Льюис сказал:
— Сколько прошло, три месяца? А ты уже действуешь, как проклятый деляга.
— Чушь собачья, — ответил Майло. — Это ведь
— Никто нас не заставляет выслушивать эту чушь собачью, — процедил сквозь зубы Эспозито и расстегнул пиджак. Льюис придержал его, дымя словно паровоз. Потом бросил окурок на тротуар, посмотрел, как он тлеет, и отошел в сторону.
— Эй, — сказал Эспозито.
— А пошло все в задницу! — В голосе Льюиса была такая ярость, что Эспозито захлопнул рот. Льюис повернулся ко мне: — Валяйте. Двигайте.
Я двинулся вперед, а Майло рукой уже коснулся двери.
— Смотри, не напорть там, — предостерег Льюис. — И не перебегай нам дорогу. Я не шучу. И мне наплевать, сколько там за тобой этих чертовых адвокатов, слышишь?
Майло толкнул дверь, и мы вошли. До того как дверь закрылась за нами, я услышал, как Эспозито выругался.
И засмеялся — через силу, со злобой.
* * *
В большой комнате цвета морской волны работал телевизор. На экране мелькало что-то вроде полицейского боевика, и пар сорок полузакрытых глаз следило за фантастическими перипетиями.
— Торазин-сити, — сказал Майло фреоново-холодным голосом. — Гнев как лечебное средство…
Мы дошли до середины комнаты, когда из-за угла коридора появился отец Тим Эндрус, везущий бачок с кофе на алюминиевой тележке. Упакованные в полиэтилен стопки пластиковых стаканчиков заполняли нижнюю полку тележки. Его пасторская рубашка грязно-оливкового цвета была надета поверх выцветших джинсов, добела протертых на коленях. Обут он был в те же самые, что и в первый раз, белые кеды; один шнурок развязался.

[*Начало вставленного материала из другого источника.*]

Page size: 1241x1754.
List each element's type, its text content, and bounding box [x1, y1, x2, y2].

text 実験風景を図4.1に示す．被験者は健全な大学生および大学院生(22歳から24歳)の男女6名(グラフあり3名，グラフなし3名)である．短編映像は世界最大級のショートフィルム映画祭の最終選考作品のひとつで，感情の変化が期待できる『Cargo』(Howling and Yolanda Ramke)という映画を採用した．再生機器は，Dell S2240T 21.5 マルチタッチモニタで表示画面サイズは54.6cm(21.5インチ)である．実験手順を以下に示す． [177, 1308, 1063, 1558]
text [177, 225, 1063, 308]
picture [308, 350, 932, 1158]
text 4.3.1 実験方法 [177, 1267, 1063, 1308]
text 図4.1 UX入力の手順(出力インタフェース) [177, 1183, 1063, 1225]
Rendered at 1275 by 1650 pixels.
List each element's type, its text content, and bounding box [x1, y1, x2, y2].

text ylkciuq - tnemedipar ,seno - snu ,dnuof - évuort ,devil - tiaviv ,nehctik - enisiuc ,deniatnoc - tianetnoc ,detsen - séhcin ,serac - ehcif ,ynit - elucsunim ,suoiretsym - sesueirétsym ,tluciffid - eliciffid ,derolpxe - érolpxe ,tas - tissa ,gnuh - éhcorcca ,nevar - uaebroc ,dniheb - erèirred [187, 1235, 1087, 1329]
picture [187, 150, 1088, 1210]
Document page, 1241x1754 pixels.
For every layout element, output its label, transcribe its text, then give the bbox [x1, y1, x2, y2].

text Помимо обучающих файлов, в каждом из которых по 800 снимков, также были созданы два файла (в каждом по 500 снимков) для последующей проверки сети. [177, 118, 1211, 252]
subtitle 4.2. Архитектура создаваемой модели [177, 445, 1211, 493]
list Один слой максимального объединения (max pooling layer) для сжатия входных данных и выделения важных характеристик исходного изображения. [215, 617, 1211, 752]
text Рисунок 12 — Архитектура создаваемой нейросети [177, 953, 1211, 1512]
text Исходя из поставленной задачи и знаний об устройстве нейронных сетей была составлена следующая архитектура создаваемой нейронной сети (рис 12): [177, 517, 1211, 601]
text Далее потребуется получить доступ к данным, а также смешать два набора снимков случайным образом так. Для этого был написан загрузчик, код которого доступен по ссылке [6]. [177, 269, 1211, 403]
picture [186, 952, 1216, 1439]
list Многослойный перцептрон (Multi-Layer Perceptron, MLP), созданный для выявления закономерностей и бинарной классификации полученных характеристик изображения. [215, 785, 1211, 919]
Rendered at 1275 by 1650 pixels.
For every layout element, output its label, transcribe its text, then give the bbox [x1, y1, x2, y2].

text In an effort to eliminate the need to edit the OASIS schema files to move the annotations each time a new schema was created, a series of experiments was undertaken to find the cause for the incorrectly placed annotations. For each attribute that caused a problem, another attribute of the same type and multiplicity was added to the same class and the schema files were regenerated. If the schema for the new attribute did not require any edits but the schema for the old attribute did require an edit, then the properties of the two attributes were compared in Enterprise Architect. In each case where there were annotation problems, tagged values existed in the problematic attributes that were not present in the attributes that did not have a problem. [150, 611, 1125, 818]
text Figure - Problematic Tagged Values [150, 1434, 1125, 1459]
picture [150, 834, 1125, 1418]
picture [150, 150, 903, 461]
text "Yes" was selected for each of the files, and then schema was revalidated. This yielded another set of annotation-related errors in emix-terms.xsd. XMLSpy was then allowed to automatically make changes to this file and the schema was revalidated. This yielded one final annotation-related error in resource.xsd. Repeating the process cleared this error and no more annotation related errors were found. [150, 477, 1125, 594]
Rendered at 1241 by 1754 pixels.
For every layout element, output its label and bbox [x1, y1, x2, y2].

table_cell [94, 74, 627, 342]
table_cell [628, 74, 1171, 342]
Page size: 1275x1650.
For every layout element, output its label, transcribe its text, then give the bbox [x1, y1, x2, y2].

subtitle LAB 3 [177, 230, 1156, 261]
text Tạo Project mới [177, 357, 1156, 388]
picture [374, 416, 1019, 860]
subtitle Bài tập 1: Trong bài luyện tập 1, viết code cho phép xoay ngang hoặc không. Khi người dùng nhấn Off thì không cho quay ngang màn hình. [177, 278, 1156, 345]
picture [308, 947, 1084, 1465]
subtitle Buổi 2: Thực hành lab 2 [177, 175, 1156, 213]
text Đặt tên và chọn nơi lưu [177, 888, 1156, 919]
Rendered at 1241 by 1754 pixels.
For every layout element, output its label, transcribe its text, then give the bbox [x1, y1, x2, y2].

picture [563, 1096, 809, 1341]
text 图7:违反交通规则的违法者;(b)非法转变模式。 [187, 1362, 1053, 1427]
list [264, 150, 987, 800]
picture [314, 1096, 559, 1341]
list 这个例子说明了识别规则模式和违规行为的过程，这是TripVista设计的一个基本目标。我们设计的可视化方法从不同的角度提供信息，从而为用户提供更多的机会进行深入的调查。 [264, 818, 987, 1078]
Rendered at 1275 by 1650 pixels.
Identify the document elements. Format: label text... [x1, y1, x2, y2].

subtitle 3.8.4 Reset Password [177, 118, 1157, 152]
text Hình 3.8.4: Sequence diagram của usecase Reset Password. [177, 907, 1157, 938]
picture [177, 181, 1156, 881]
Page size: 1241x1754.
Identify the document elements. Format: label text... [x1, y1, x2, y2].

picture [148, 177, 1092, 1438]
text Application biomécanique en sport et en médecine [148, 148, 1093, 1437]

Он нахмурился, остановился, резко повернул, чтобы избежать встречи с нами, и покатил тележку между рядами сидевших в расслабленных позах мужчин. Разболтанные колеса тележки все время заедало. Двигаясь рывками и зигзагами, Эндрус оказался наконец у телевизора. Низко наклонившись, он что-то прошептал одному из сидевших — молодому белокожему парню с безумными глазами в слишком тесной для него одежде, придававшей ему вид сильно выросшего мальчишки-беспризорника. Он действительно был очень молод — ему никак не могло быть больше двадцати лет; в нем еще просматривалась младенческая пухлость, а линия подбородка под скудной растительностью оставалась мягкой. Но впечатление детской невинности портили свалявшиеся волосы и покрытая болячками кожа.
Священник разговаривал с ним медленно и с исключительным терпением. Юноша выслушал его, потом медленно поднялся и стал дрожащими пальцами разворачивать стопку стаканчиков. Наполнив стаканчик из крана бачка, он хотел поднести его к губам. Эндрус прикоснулся к его запястью, и юноша остановился в растерянности.